(Items from a data source)
--------------------------------

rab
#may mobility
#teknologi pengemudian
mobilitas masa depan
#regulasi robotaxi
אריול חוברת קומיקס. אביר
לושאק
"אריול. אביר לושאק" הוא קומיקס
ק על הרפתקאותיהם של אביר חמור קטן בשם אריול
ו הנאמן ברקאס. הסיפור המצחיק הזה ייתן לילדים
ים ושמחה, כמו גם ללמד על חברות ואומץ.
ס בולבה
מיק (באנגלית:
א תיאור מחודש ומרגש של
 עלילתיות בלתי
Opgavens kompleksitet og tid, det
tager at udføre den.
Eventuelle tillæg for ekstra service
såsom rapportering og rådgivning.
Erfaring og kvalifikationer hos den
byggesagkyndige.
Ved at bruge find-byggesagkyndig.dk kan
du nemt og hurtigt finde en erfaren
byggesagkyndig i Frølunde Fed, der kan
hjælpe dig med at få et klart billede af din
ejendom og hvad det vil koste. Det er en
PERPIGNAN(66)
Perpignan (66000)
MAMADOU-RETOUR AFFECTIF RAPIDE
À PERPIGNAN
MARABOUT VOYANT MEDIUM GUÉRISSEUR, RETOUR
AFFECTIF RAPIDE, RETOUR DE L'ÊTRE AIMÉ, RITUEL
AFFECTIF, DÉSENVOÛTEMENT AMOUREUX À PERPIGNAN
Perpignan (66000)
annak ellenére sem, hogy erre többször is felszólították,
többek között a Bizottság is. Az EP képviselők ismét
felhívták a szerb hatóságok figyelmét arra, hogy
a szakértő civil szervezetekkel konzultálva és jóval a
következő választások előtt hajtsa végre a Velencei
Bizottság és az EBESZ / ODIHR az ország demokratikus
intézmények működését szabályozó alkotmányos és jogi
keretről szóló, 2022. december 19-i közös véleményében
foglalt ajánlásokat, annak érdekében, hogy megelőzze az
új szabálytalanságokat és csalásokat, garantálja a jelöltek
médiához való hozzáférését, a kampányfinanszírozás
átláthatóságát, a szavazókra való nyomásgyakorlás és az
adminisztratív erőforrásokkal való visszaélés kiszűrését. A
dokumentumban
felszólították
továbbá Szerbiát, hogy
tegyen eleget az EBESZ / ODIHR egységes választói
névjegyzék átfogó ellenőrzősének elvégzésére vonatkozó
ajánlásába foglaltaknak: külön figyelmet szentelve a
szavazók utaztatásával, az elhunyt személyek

--------------------------------

▸ TASK INSTRUCTIONS: The data must be duplicated exactly, with nothing left out.

▸ RESPONSE BOX:
rab
#may mobility
#teknologi pengemudian
mobilitas masa depan
#regulasi robotaxi
אריול חוברת קומיקס. אביר
לושאק
"אריול. אביר לושאק" הוא קומיקס
ק על הרפתקאותיהם של אביר חמור קטן בשם אריול
ו הנאמן ברקאס. הסיפור המצחיק הזה ייתן לילדים
ים ושמחה, כמו גם ללמד על חברות ואומץ.
ס בולבה
מיק (באנגלית:
א תיאור מחודש ומרגש של
 עלילתיות בלתי
Opgavens kompleksitet og tid, det
tager at udføre den.
Eventuelle tillæg for ekstra service
såsom rapportering og rådgivning.
Erfaring og kvalifikationer hos den
byggesagkyndige.
Ved at bruge find-byggesagkyndig.dk kan
du nemt og hurtigt finde en erfaren
byggesagkyndig i Frølunde Fed, der kan
hjælpe dig med at få et klart billede af din
ejendom og hvad det vil koste. Det er en
PERPIGNAN(66)
Perpignan (66000)
MAMADOU-RETOUR AFFECTIF RAPIDE
À PERPIGNAN
MARABOUT VOYANT MEDIUM GUÉRISSEUR, RETOUR
AFFECTIF RAPIDE, RETOUR DE L'ÊTRE AIMÉ, RITUEL
AFFECTIF, DÉSENVOÛTEMENT AMOUREUX À PERPIGNAN
Perpignan (66000)
annak ellenére sem, hogy erre többször is felszólították,
többek között a Bizottság is. Az EP képviselők ismét
felhívták a szerb hatóságok figyelmét arra, hogy
a szakértő civil szervezetekkel konzultálva és jóval a
következő választások előtt hajtsa végre a Velencei
Bizottság és az EBESZ / ODIHR az ország demokratikus
intézmények működését szabályozó alkotmányos és jogi
keretről szóló, 2022. december 19-i közös véleményében
foglalt ajánlásokat, annak érdekében, hogy megelőzze az
új szabálytalanságokat és csalásokat, garantálja a jelöltek
médiához való hozzáférését, a kampányfinanszírozás
átláthatóságát, a szavazókra való nyomásgyakorlás és az
adminisztratív erőforrásokkal való visszaélés kiszűrését. A
dokumentumban
felszólították
továbbá Szerbiát, hogy
tegyen eleget az EBESZ / ODIHR egységes választói
névjegyzék átfogó ellenőrzősének elvégzésére vonatkozó
ajánlásába foglaltaknak: külön figyelmet szentelve a
szavazók utaztatásával, az elhunyt személyek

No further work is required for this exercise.